Personally, I'm curious if there's hard technical blockers. Like, if there's features that Linux (or Rust) needs which could incur a serious burden that no team can sustainably maintain. That kind of reporting— deep insights into technical trade-offs— would be much more interesting than a play-by-play of drama.

On a side note, there's one paper on Rust in Linux that's been recommended but I've not seen it deeply discussed yet https://www.usenix.org/conference/atc24/presentation/li-hong...



The uncharitable take is that it's just job protection. That is current maintainer doesn't want to be replaced with some new Rust-writing folks.

A more charitable take is that the current maintainer is worried not about extra work now, but later when more things use Rust.

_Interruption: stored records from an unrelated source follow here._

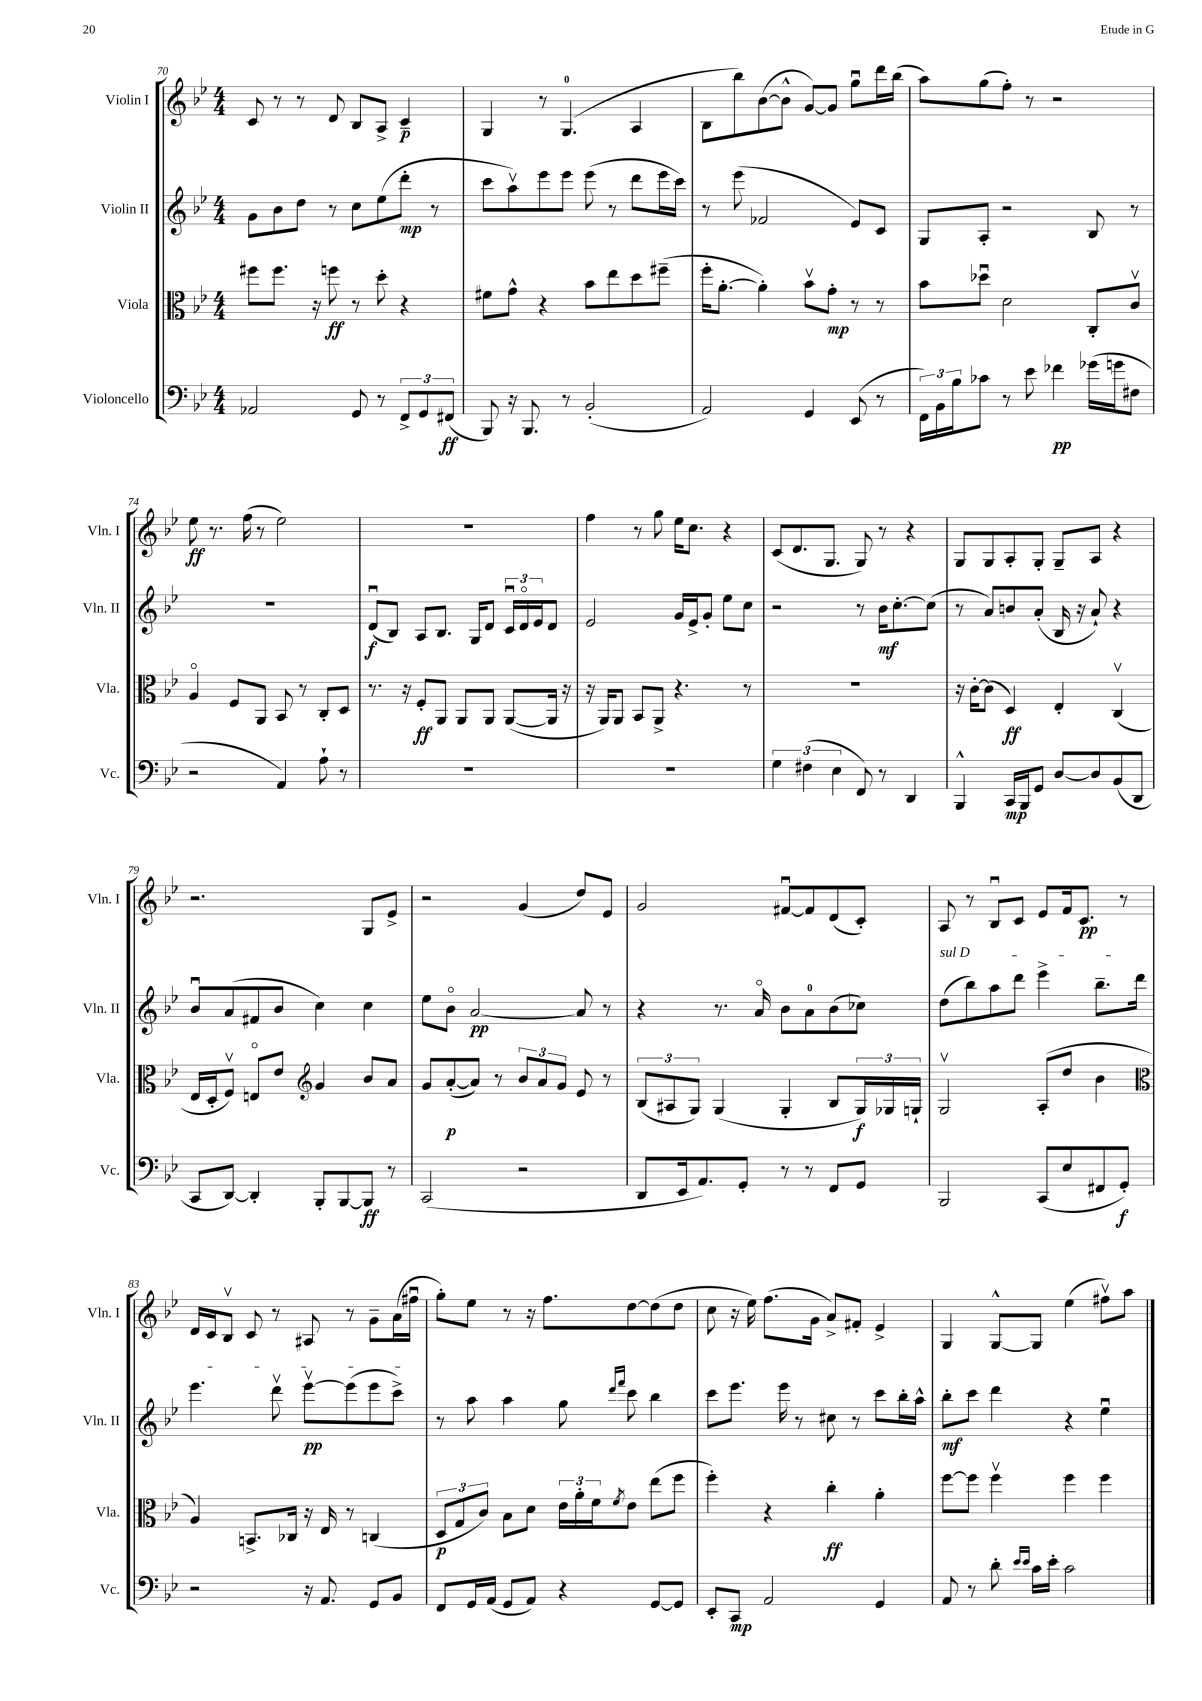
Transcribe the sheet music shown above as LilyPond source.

<<
\new StaffGroup <<
\new Staff = "s0" \with { instrumentName = "Violin I" shortInstrumentName = "Vln. I" } {
    \clef treble \key bes \major \numericTimeSignature \time 4/4
    c'8 r8 r8 d'8 bes8 a8-> c'4--\p |
    g4 r8 g4.-0( a4 |
    bes8 bes''8) bes'8~( bes'8-^ g'8~) g'8 g''8\downbow d'''16 bes''16( |
    a''8) g''8( f''8-.) r8 r2 |
    ees''8\ff r8. f''16( r8 ees''2) |
    R1 |
    f''4 r8 g''8 ees''16 c''8. r4 |
    c'8( d'8. g8. g8) r8 r4 |
    g8 g8 a8-. g8-. g8-- a8 r4 |
    r2. g8 ees'8-> |
    r2 g'4( d''8) ees'8 |
    g'2 fis'8~\downbow fis'8 d'8( c'8-.) |
    a8 r8 bes8\downbow c'8 ees'8 f'16 c'8.\pp r8 |
    d'16 c'16 bes8\upbow c'8 r8 ais8 r8 g'8-- a'16( fis''16\downbow |
    g''8-.) ees''8 r8 r16 f''8. d''8~ d''8( d''8 |
    c''8 r16 ees''16) f''8.( g'16 a'8->) fis'8-. ees'4-> |
    g4 g8~-^ g8 ees''4( fis''8\upbow) a''8 \bar "|." |
}
\new Staff = "s1" \with { instrumentName = "Violin II" shortInstrumentName = "Vln. II" } {
    \clef treble \key bes \major \numericTimeSignature \time 4/4
    g'8 bes'8 d''8 r8 c''8 ees''8( d'''8-.\mp r8 |
    c'''8 a''8\upbow) ees'''8 ees'''8 ees'''8( r8 d'''8 ees'''16 c'''16) |
    r8 ees'''8( fes'2 ees'8) c'8 |
    g8 a8-. r2 bes8 r8 |
    R1 |
    d'8\downbow\f( bes8) a8 bes8. g16 d'8 \tuplet 3/2 { c'16\downbow d'16\flageolet ees'16 } d'8 |
    ees'2 g'16 ees'16-> g'8-. ees''8 c''8 |
    r2 r8 bes'16\mf c''8.~-. c''8( |
    r8 a'8) b'8 a'8-.( bes16 r16 a'8-!) r4 |
    bes'8\downbow a'8( fis'8 bes'8 c''4) c''4 |
    ees''8 bes'8\flageolet a'2~\pp a'8 r8 |
    r4 r8. a'16\flageolet bes'8 a'8-0 bes'8( ces''8) |
    \once \override TextSpanner.bound-details.left.text = \markup { \italic "sul D" } d''8\startTextSpan( bes''8) a''8 d'''8 ees'''4-> bes''8.-- d'''16 |
    ees'''4. d'''8\upbow ees'''8~\upbow\pp ees'''8( ees'''8 c'''8->\stopTextSpan) |
    r8 a''8 a''4 g''8 \grace { d'''16 f'''16 } c'''8 bes''4 |
    c'''8 ees'''8. ees'''16 r8 cis''8 r8 c'''8 bes''16-. a''16-^ |
    bes''8-.\mf c'''8 d'''4 r4 ees''4\downbow \bar "|." |
}
\new Staff = "s2" \with { instrumentName = "Viola" shortInstrumentName = "Vla." } {
    \clef alto \key bes \major \numericTimeSignature \time 4/4
    fis''8 fis''8. r16 f''8\ff r8 d''8-. r4 |
    fis'8 g'8-^ r4 bes'8 ees''8 d''8 fis''8--( |
    f''16-. a'8.~-. a'4-.) bes'8\upbow g'8-.\mp r8 r8 |
    bes'8 des''8\downbow d'2 c8-. c'8\upbow |
    a4\flageolet f8 a,8 bes,8 r8 c8-. d8 |
    r8. r16 f8-.\ff a,8 a,8 a,8 a,8~( a,16 r16 |
    r16 a,16) a,8 bes,8 a,8-> r4. r8 |
    R1 |
    r16 c'16~-. c'8( d4\ff) ees4-. c4\upbow( |
    ees16 d16-. f8\upbow) e8\flageolet ees'8 \clef treble g'4 bes'8 a'8 |
    g'8 a'8~-.\p( a'8) r8 \tuplet 3/2 { bes'8 a'8 g'8 } ees'8 r8 |
    \tuplet 3/2 { bes8( ais8 g8) } g4( g4-. bes8 \tuplet 3/2 { g16\f) ges16 g16-! } |
    g2\upbow a8-.( d''8 bes'4 |
    \clef alto a4) b,8.-> ces16 r16 ees16 r8 c4( |
    \tuplet 3/2 { d8\p g8 c'8) } bes8 d'8 \tuplet 3/2 { ees'16 a'16-. f'16 } \acciaccatura { f'8 } ees'8 ees''8( f''8 |
    f''4-.) r4 c''4-.\ff a'4-. |
    f''8~ f''8 f''4\upbow f''4 f''4 \bar "|." |
}
\new Staff = "s3" \with { instrumentName = "Violoncello" shortInstrumentName = "Vc." } {
    \clef bass \key bes \major \numericTimeSignature \time 4/4
    aes,2 g,8 r8 \tuplet 3/2 { f,8-> g,8 fis,8\ff( } |
    bes,,8) r16 bes,,8. r8 bes,2-.( |
    a,2) g,4 ees,8( r8 |
    \tuplet 3/2 { f,16) bes,16 bes16 } ces'8 r8 ees'8 fes'4\pp ges'16( g'16 fis8 |
    r2 a,4) a8-! r8 |
    R1 |
    R1 |
    \tuplet 3/2 { g4 fis4( ees4 } f,8) r8 d,4 |
    bes,,4-^ c,16\mp bes,,16 g,8 d8~ d8 bes,8( d,8 |
    c,8 d,8~) d,4-. bes,,8-. bes,,8~ bes,,8\ff r8 |
    c,2( r2 |
    d,8 ees,16 a,8.) g,8-. r8 r8 f,8 g,8 |
    bes,,2 c,8( ees8 fis,8 g,8-.\f) |
    r2 r16 a,8. g,8 bes,8 |
    f,8 g,16 a,16( g,8 a,8) r4 g,8~ g,8 |
    ees,8-. c,8\mp a,2 g,4 |
    a,8 r8 d'8-. \grace { ees'16 ees'16 } c'16 ees'16-. c'2 \bar "|." |
}
>>
>>
\layout { \context { \Score currentBarNumber = #70 } }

For example, say the Rust changes were merged and maintained by RfL folks. Then say NVIDIA replaces their current GPU drivers with a new Rust-based drivers.

Later a change to the DMA layer kernel code breaks the Rust code in a way that's not trivially fixable, and with that no NVIDIA GPU drivers.

Would the DMA changes still be allowed to be merged without any additional work by the current DMA layer maintainer?

This seems like something that could happen down the line, if the RfL project continues.


> That is current maintainer doesn't want to be replaced with some new Rust-writing folks.

Almost anyone paying Christoph is not doing so because of his involvement in the DMA subsystem - he's got a sufficiently strong involvement in any number of core parts of the kernel that if he dropped all involvement in DMA he'd still have enough employment opportunities to spend as much of his time skiing as he wanted.


> Personally, I'm curious if there's hard technical blockers.

That LWN or the kernel devs are keeping secret? I would be amazed why, if Christoph Hellwig had technical blockers, he wouldn't raise them in the LKML, right now, of all times.


The author has been professionally writing about the Linux kernel for close to 30 years. He's also maintaining the Linux kernel documentation.

> Personally, I'm curious if there's hard technical blockers.

Not really, apart from the sheer size of Linux.